Thursday, January 27, 2005

Blokada

World leaders gather today to mark the liberation of Auschwitz and we all should stop as a people to consider the blood on our hands. But there is another anniversary today; one that does not have the same burden of shared guilt, but that deserves commemoration in the scope of human suffering. On this day in 1944, the Soviet Union announced that the 900-day siege of Leningrad was lifted.

Nazi forces surrounded the city on September 8, 1941, cutting the nearly 3 million inhabitants off from all land links and from food and fuel supplies. The city had stocked enough to last for 1-2 months. The siege lasted 2 and half years. In the worst months, during the extraordinarily brutal winter of 1941-42, the residents starved on a ration of only 1/4 pound of bread a day, without heat, without electricity, and without water. 200,000 died in a two month period during this winter from starvation, hypothermia, shelling. Numbers vary for the total death toll, but good estimates put it at 1.1 million. The stories of what people did to survive, and the conditions under which they tried survive are as numbing and unfathomable as you'd imagine.


There was no land link, but there was water. And in the depths of winter, when Lake Ladoga froze enough for heavy vehicles to cross, supplies would trickle in across what became called the "Road of Life," and thousands were evacuated out on this icy highway. After the worst of the winter, the inhabitants had to wait until the lake thawed enough for the ice to break up so that ferries could run supplies in and residents out.

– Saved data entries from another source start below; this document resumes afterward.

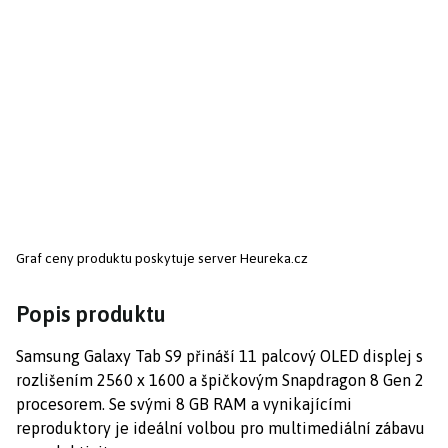
Graf ceny produktu
poskytuje server Heureka.cz
Popis produktu
Samsung Galaxy Tab S9 přináší 11 palcový OLED displej s
rozlišením 2560 x 1600 a špičkovým Snapdragon 8 Gen 2
procesorem. Se svými 8 GB RAM a vynikajícími
reproduktory je ideální volbou pro multimediální zábavu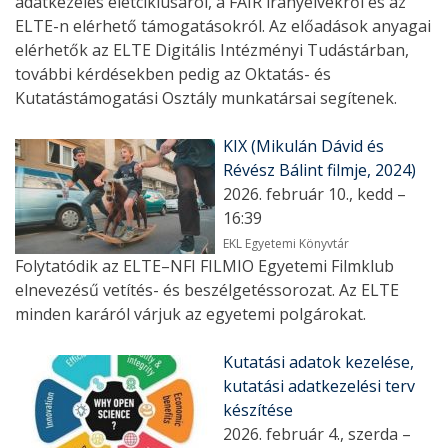
adatkezelés életciklusáról, a FAIR irányelvekről és az
ELTE-n elérhető támogatásokról. Az előadások anyagai
elérhetők az ELTE Digitális Intézményi Tudástárban,
további kérdésekben pedig az Oktatás- és
Kutatástámogatási Osztály munkatársai segítenek.
KIX (Mikulán Dávid és
Révész Bálint filmje, 2024)
2026. február 10., kedd –
16:39
EKL Egyetemi Könyvtár
Folytatódik az ELTE–NFI FILMIO Egyetemi Filmklub
elnevezésű vetítés- és beszélgetéssorozat. Az ELTE
minden karáról várjuk az egyetemi polgárokat.
Kutatási adatok kezelése,
kutatási adatkezelési terv
készítése
2026. február 4., szerda –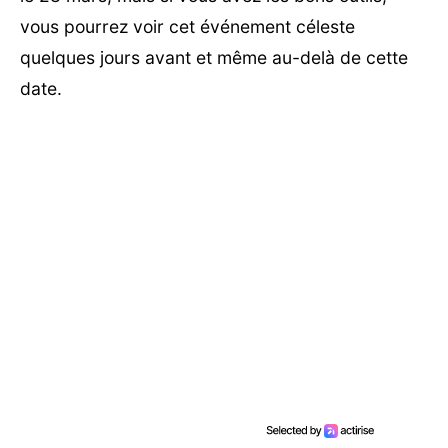
vous pourrez voir cet événement céleste
quelques jours avant et même au-delà de cette
date.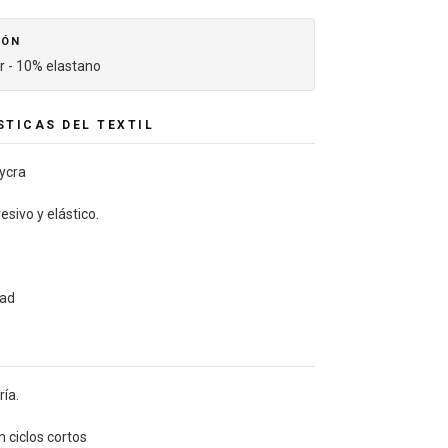
IÓN
r - 10% elastano
TICAS DEL TEXTIL
lycra
sivo y elástico.
dad
ría.
 ciclos cortos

Irina's grandmother survived the worst months of the siege and was evacuated by ferry afterwards, only to learn that her favorite brother had been executed by Stalin's terror campaign years before. She said that her grandmother never had much faith in the efficiency of the Soviet troops, but was astonished by her evacuation. She ferried quickly across the lake under protection, and when she arrived on the other side, transport vehicles were revving and waiting and she was rushed into them and out of the way while troops provided cover from bombardment.

Dmitri Shostakovich began composing his seventh symphony during the siege of Leningrad, and he finished it after he was evacuated himself. Known as the Symphony of Leningrad, it was performed in the city during the siege to provide comfort and succour to the residents and to serve as a defiant statement against the fascist forces trying to break the will of the city.

The Russian suffering during World War II is scarcely imaginable, and it would speak well of us to remember and commemorate along with them.